Now I don’t want to give the impression that this is a hard game. It’s a cheap game, sure, but definitely not hard. In fact, every level is defeating in its easiness, and you’ll find the biggest trouble with getting past simple enemies, which pose a greater threat than the gratuitous, monotonous, repetitive boss fights. Seriously, every boss is pretty much a palette swap. Even Bowser goes through the exact same battle over and over up until the end where he actually surprised me and did something new (though it too wasn’t challenging at all, just shockingly novel). Every boss battle ends with pretty much the same cut-scene, too.
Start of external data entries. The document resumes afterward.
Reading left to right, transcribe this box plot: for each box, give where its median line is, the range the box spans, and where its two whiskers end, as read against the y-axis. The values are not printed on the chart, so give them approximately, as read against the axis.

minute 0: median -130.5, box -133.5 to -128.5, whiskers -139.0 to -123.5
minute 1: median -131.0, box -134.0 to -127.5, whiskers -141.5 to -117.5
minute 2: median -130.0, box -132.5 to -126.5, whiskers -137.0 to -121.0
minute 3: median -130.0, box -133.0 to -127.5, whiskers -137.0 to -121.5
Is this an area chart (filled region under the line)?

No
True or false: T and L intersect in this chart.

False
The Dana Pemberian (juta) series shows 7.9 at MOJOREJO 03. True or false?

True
It makes me question the point of living… er, I mean playing… if it’s always going to be the same. Always.
I know before I said the game was very varied and noted that as a problem. The thing is Galaxy 2 seems to be at odds with itself. Though each level looks and feels different from the last, the goals are never any different. It’s like listening to the same song over and over with different instruments.
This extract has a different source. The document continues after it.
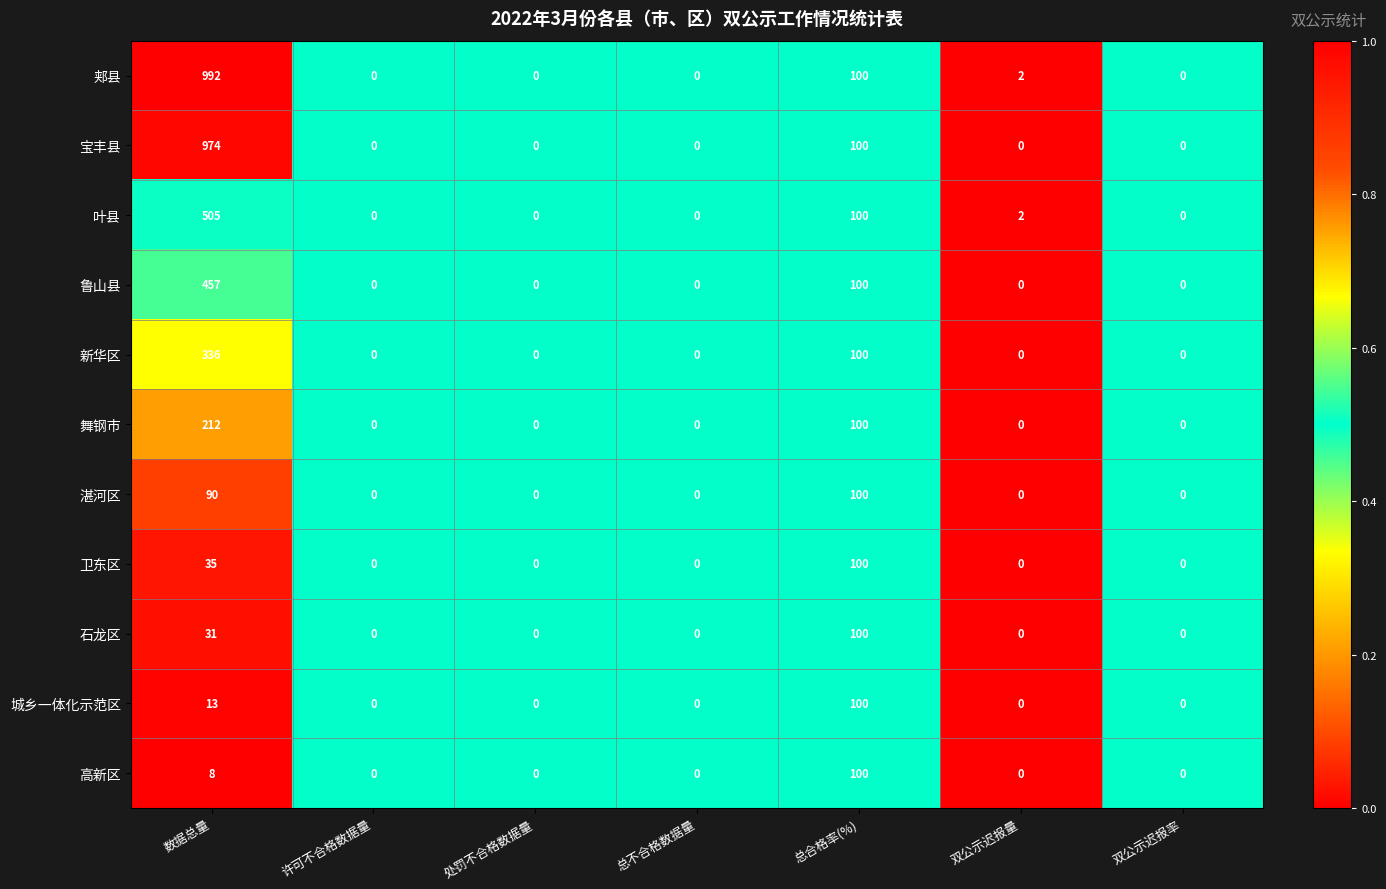

Which series has the largest total across all categories?

郏县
What best exemplifies Galaxy 2 as a whole is the ability to play as Luigi, which sounds cool until you realize it’s just another palette swap. So it’s about as cool as if you’d been told you could play through parts of Arkham Asylum as Robin. First you’d be like, “Yay, Robin!”, but then you’d do it and be like, “No, Nintendo! I don’t want to play as the sidekick with no benefit other than seeing his green ass die instead of Mario!” Just changing the phenotype doesn’t hide the genotype.
The beautiful cosmos
Galaxy 2 looks beautiful. Halfway through the game I thought I wasn’t doing it justice by playing on an SD monitor; then I remembered that the Wii didn’t support HD and it just really was a great-looking game. It’s not all dark and gritty, so if you’re looking for something to please your eyes instead of disgust you it’s a great choice. It also isn’t so bright it’ll turn your stomach, either (this from someone who couldn’t finish Banjo Kazooie because the colors hurt his eyes). Galaxy 2 is actually more fun to watch than to play.
Bloop bloop bloop
The soundtrack in this game is unbelievable as well. Packed with symphonic remakes of classic Mario tunes (most from Mario 64, unsurprisingly) and a few songs all its own, Galaxy 2 makes every event within it feel like a grand occasion. Grabbing a star on a particularly bad, frustrating level is much more satisfying when that orchestral tune plays as Mario and Yoshi float around.
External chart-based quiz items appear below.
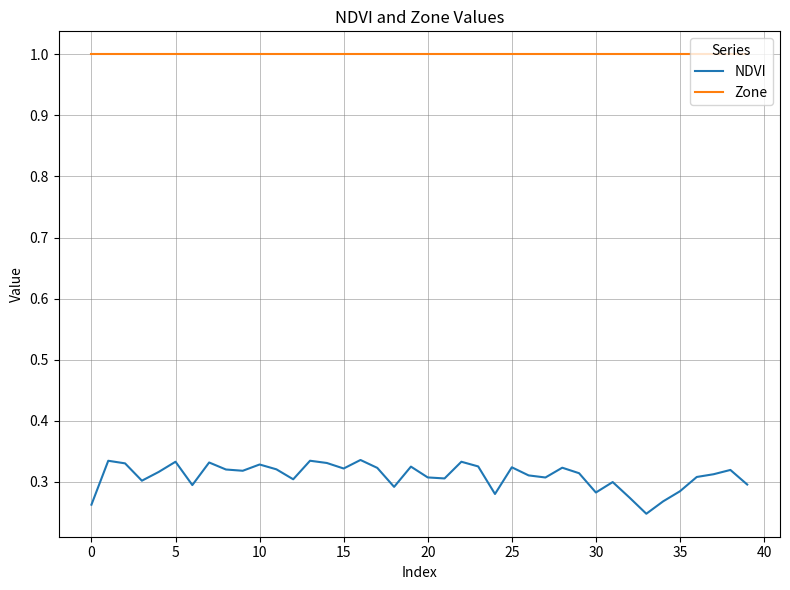

What is the sum of all Zone values?

40.0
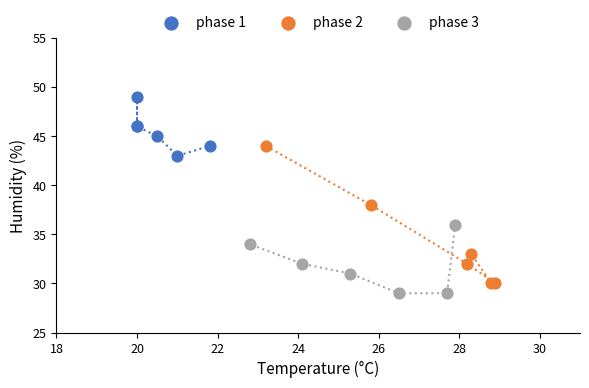

Which series has the largest Y range (max minus min)?

phase 2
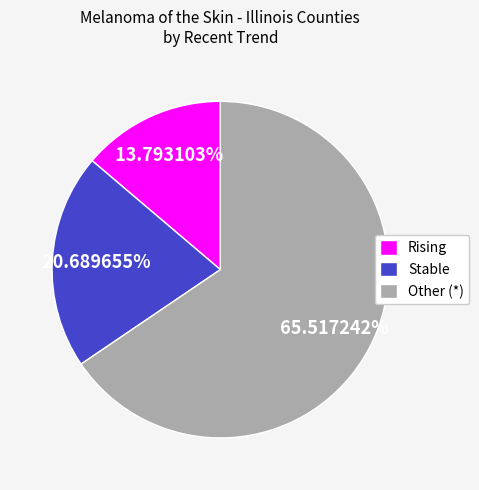

Does Stable represent more than half of the total?

No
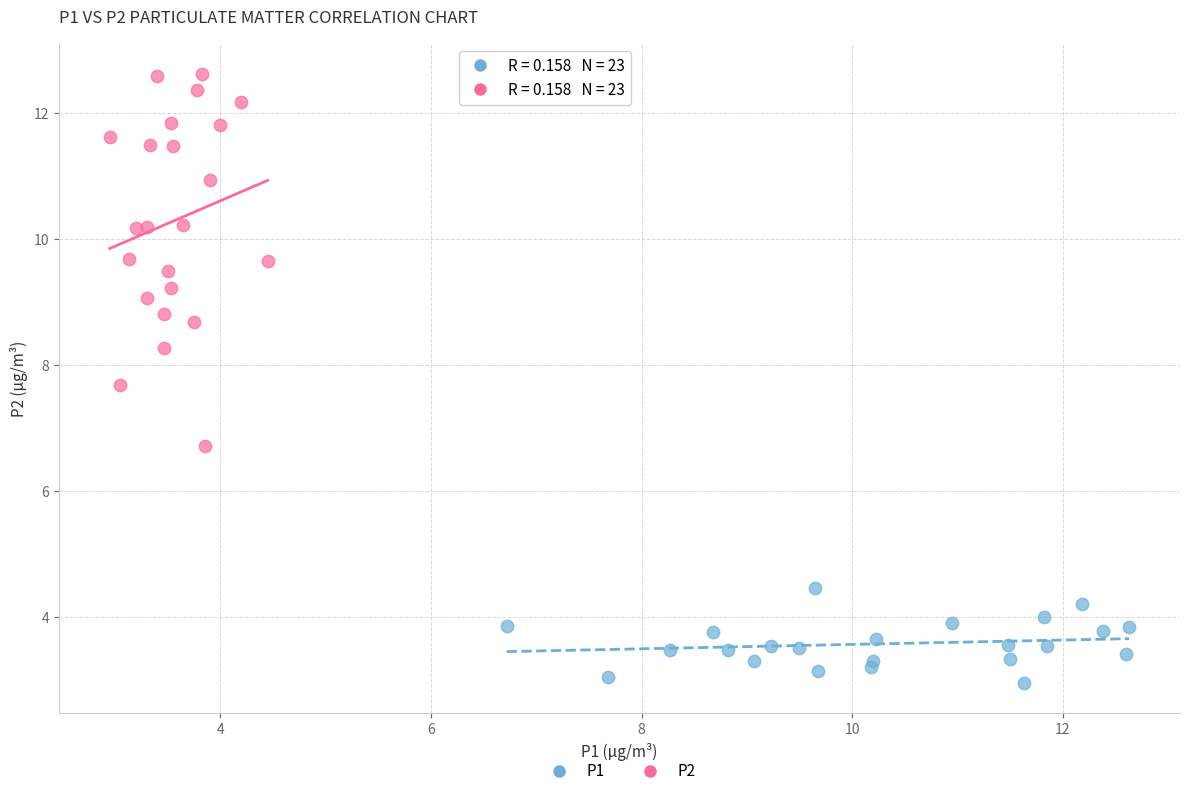

Which series contains the highest Y value?

P2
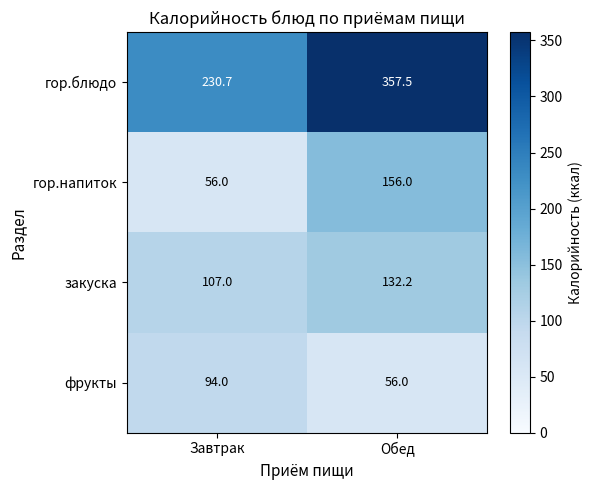

Rank the series at Завтрак from lowest to highest value.

гор.напиток, фрукты, закуска, гор.блюдо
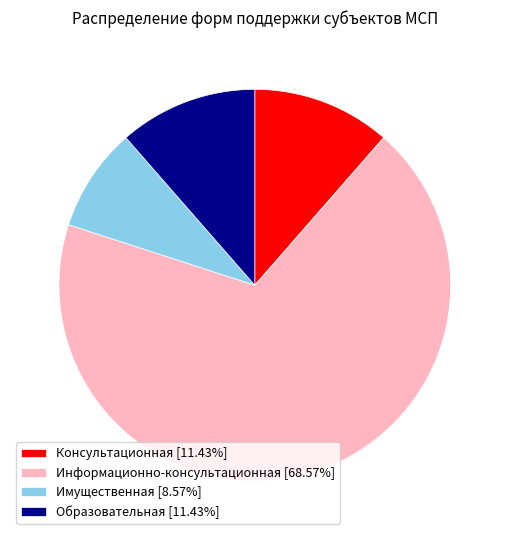

Does any single category account for the majority?

Yes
It’sa me! The forced in co-op!
In multiplayer, a second player can jump in locally and shoot enemies with starbits, which stun them, or keep their cursor over them to pin them down while player one vanquishes them. It usually takes much longer that way, but it does make things a lot easier. If you’ve got a friend with nothing better to do, get them over quick.
Thanka you very much for playing my game!
Honestly, Super Mario Galaxy 2 seems like yet another of Nintendo’s attempts to recreate the magic of Mario 64, but they still haven’t gotten it right. Galaxy 2 is proof that they need to just stop. They’re killing Mario by forcing him to do the same thing over and over with little alterations that ultimately make no difference. In the process they’re disappointing long-time fans and turning off newcomers. No casual gamer wants to play something so cheap and punishing that it actually has insta-deaths like classic 2D games, and no hardcore gamer wants to play something so unfocused and easy that it never poses a real challenge.
This may be the most awkwardly configured Mario game since Sunshine, though it still gets nowhere near as bad as that apocalyptic nexus of everything dark in this world. If you’re into varied, easy games and can ignore the cheap, punishing deaths, you should at least give Super Mario Galaxy 2 a try. If you’re into smiles, love and happiness, avoid this game and others like it.